Où est l’intérêt bien compris de la Turquie ?
Les observateurs, même bien intentionnés à l’égard de ce grand pays se demandent avec insistance pendant combien de temps encore la Turquie pourra t elle mener une telle politique dont on ne discerne pas très bien les contours véritables ? On l’aura compris, la passivité étrange de l’armée par rapport à ce qui se passe dans la ville frontière de Kobané inquiète grandement les puissances occidentales.
Les Turcs surveillent ce qui se passe à leurs portes comme on surveille le lait sur le feu. Ils ont de graves problèmes avec les séparatistes kurdes du PKK et selon une logique bien rôdée les ennemis de nos ennemis sont nos amis : en clair, les combattants islamiques s’en prennent aux Kurdes qui sont contre nous les Turcs, eh bien, nous fermons les yeux sur leurs agissements puisque le PKK attaque nos troupes dans les montagnes, montent des attentats dans des villes turques, alors pourquoi voulez vous que nous les défendions ? Tel est, à peu de choses près, le raisonnement des Turcs. On peut les comprendre, mais c’est un raisonnement à courte vue et qui manque de profondeur.
Bien que la place de cette grande nation ottomane ne soit pas en Europe, ce que chacun sait sans jamais oser le dire clairement, ce pays est le seul allié musulman de l’Occident au sein de l’OTAN et à ce titre nous devons l’aider et coopérer avec lui. Cette nation comprend un fort pourcentage de Kurdes qui se sentent aussi turcs mais qui réclament légitimement des droits spécifiques car ils se veulent une minorité respectée. Il faudrait donc revoir les rapports entre les différentes composantes de cette grande nation, repenser même la vie nationale, donner une certaine autonomie à des régions peuplées majoritairement de kurdes, bref détendre les relations et ne plus réprimer aveuglément certaines velléités autonomistes.
A cela les autorités turques répondent avec raison que renforcer les kurdes reviendrait à se préparer des lendemains douloureux : si on aide les Kurdes militairement à Kobané, où s’arrêteront-ils ? Est ce que cela ne va pas leur monter à la tête ? Ne vont ils pas tenter d’aller plus loin, en exigeant purement simplement une indépendance et un Etat à part ? C’est un risque, c’est incontestable.
Ce sont ces craintes qui expliquent partiellement l’attitude du gouvernement d’Ankara et la passivité de l’armée qui assiste, l’arme au pied, aux assauts islamistes contre Kobané, à quelques milliers de mètres de la frontière.

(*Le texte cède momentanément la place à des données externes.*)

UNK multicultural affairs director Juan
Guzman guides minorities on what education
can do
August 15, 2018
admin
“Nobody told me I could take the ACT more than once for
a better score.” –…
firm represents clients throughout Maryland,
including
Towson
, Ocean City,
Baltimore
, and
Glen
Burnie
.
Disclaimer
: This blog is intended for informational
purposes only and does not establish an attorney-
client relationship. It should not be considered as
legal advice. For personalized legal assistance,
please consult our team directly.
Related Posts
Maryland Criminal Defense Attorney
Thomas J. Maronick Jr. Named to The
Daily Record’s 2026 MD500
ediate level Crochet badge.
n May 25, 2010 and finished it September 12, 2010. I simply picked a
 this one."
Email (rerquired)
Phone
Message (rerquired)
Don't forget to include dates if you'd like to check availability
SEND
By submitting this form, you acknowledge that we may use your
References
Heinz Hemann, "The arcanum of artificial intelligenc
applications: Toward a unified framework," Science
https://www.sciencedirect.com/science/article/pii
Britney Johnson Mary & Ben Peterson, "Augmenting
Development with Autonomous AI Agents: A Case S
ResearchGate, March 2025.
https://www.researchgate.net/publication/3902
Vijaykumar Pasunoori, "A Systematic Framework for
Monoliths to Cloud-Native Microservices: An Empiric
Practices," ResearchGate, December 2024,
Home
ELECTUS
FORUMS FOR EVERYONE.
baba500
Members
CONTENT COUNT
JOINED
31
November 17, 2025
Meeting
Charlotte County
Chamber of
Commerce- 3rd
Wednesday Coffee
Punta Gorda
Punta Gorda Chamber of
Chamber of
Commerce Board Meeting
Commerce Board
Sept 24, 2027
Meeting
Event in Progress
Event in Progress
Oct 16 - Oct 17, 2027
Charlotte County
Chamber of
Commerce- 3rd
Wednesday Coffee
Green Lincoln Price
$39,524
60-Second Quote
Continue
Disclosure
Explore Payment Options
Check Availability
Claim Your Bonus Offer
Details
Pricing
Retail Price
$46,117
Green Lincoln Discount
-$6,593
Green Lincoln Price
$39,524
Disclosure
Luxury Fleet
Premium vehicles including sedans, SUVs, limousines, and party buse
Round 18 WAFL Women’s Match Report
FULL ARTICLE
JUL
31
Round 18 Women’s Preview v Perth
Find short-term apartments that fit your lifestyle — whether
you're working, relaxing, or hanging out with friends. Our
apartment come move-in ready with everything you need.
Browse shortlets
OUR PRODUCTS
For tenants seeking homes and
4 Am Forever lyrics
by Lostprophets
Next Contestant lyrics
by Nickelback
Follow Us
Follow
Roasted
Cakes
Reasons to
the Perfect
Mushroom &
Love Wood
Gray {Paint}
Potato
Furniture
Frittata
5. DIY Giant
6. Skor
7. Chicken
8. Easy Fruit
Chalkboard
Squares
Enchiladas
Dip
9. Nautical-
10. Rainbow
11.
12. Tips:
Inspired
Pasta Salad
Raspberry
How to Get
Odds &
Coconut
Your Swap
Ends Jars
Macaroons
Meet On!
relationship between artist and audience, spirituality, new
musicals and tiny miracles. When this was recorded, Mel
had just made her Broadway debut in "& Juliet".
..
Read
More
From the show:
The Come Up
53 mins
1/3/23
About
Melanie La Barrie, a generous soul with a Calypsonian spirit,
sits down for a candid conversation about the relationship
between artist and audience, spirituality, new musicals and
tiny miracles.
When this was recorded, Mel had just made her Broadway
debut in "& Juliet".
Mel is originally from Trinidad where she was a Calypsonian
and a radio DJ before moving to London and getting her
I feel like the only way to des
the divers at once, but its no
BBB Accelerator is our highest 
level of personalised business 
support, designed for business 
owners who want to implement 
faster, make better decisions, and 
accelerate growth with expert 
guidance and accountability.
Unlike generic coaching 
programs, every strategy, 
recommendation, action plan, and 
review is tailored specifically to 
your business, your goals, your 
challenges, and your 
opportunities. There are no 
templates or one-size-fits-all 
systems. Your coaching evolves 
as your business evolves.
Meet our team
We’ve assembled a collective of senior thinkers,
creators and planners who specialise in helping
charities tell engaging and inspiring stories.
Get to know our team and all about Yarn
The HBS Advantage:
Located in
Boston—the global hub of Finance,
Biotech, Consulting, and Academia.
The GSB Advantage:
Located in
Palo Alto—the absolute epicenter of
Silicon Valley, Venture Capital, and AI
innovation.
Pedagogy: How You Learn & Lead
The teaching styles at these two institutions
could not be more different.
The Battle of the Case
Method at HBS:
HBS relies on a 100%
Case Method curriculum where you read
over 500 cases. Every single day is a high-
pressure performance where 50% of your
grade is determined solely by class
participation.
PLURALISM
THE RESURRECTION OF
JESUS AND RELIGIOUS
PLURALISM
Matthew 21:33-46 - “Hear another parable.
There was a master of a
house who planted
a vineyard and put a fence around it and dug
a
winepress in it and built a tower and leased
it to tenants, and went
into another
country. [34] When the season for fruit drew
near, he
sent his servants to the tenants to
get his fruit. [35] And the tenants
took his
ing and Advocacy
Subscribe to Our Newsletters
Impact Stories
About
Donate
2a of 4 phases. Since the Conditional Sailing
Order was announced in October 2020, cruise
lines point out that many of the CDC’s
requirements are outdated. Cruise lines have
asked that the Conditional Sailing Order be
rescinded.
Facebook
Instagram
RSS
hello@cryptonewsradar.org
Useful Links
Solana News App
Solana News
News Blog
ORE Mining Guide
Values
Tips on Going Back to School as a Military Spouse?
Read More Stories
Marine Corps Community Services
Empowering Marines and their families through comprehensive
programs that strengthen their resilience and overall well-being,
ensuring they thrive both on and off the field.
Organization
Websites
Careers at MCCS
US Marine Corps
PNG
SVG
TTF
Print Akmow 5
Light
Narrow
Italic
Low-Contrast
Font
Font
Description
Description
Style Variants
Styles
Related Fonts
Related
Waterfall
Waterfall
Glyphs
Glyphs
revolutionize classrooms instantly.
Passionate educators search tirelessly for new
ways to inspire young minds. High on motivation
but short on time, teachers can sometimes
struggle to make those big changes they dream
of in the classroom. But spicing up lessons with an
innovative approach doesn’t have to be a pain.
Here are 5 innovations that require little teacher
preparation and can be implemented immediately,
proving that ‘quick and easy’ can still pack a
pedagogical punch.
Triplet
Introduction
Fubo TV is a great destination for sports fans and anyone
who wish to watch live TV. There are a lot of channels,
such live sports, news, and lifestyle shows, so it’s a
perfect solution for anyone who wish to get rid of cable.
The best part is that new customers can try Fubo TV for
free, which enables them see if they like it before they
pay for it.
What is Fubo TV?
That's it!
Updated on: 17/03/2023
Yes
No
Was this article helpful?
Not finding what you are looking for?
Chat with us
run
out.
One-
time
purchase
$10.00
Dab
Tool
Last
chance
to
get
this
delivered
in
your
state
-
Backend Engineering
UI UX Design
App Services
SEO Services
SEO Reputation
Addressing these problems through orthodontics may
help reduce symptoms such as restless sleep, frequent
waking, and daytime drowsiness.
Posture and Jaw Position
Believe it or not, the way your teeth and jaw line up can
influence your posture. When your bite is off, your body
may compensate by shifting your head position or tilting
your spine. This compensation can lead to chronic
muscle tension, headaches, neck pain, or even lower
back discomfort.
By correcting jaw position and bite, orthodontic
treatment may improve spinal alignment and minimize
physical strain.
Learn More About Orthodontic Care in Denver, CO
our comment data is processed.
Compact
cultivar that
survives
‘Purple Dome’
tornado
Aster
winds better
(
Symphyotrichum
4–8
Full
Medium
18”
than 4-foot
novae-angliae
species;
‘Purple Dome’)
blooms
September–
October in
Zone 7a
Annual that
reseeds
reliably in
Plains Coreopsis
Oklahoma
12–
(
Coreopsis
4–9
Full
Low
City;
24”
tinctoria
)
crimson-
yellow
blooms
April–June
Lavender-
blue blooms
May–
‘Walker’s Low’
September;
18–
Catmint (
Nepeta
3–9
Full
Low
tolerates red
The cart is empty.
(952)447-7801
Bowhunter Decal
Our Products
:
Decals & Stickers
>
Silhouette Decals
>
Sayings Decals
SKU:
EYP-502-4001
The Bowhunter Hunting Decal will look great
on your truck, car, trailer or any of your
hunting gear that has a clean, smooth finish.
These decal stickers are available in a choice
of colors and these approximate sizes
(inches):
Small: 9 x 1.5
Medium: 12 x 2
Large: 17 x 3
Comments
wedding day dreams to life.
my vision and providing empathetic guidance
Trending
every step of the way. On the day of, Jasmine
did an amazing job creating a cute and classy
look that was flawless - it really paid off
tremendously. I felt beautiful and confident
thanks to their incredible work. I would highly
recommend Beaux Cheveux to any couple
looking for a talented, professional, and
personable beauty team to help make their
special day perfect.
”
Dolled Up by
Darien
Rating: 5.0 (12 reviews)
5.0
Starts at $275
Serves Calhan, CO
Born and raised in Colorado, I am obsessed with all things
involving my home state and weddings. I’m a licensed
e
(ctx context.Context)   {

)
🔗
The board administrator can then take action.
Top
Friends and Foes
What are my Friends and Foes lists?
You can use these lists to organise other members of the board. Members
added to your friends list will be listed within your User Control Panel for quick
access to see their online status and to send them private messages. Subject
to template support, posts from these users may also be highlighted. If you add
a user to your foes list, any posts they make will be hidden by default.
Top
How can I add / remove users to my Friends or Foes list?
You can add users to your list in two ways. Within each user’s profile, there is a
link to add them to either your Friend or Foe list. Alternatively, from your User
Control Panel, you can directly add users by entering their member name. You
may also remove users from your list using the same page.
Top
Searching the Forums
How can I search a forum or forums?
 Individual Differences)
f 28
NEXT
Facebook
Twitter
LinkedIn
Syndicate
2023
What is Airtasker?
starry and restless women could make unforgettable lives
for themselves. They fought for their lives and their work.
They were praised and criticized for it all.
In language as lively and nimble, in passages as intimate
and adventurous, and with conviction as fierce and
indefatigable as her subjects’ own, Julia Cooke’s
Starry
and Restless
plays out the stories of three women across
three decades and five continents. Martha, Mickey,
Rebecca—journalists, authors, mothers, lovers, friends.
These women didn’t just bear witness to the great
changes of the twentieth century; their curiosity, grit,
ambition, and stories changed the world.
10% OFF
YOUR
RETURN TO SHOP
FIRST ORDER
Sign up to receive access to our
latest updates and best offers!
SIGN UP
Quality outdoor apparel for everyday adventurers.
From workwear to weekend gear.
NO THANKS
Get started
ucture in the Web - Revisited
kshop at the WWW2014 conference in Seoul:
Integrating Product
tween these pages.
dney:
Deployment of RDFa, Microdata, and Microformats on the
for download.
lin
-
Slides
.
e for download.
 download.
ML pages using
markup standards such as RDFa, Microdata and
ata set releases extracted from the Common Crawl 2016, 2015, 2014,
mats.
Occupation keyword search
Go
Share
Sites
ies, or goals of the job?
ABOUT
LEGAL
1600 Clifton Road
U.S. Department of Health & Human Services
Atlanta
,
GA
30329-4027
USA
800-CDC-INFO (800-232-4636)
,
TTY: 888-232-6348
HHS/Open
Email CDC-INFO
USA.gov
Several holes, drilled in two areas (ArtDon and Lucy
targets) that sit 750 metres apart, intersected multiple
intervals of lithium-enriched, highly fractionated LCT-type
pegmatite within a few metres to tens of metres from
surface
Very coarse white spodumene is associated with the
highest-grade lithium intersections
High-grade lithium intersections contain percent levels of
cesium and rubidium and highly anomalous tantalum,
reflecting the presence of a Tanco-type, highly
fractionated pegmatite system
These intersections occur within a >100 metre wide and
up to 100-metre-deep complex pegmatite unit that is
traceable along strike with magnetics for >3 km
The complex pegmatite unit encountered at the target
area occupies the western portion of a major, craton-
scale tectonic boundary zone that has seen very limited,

Il n’est pas vraiment permis à des mortels de faire de vastes projets sur l’avenir. Qui sait à quoi ressemblera cette région mouvementée dans vingt ou trente ans ? Les révolutions technologiques qui se préparent ruineront tous nos systèmes de défense actuels… Les autonomies des minorités iront de soi : c’est pourquoi la Turquie actuelle devrait se moderniser aussi sur un plan institutionnel. Beaucoup d’eau coulera sous les ponts du Bosphore avant que les Kurdes ne puissent s’organiser en un Etat libre et indépendant. Il est vrai que ce peuple est le grand oublié du traité de Versailles, mais il peut encore, par des moyens pacifiques, se faire entendre.
Il y a une présence kurde dans plusieurs pays limitrophes de la Turquie : la Syrie, l’Irak et même l’Iran. On voit mal ces différents pays desserrer l’étau en même temps. Seul le Kurdistan irakien jouit aujourd’hui d’une autonomie digne de ce nom…
En fin de compte, le régime turc devrait modifier son approche des choses. Il devrait comprendre que son intérêt bien compris n’est pas d’aider (directement ou indirectement) les forces de l’Etat Islamique, mais de prendre langue avec les organisation kurdes démocratiques et modérées. Pour rebâtir une nouvelle grande Turquie, en paix avec tous ses voisins et avec elle-même.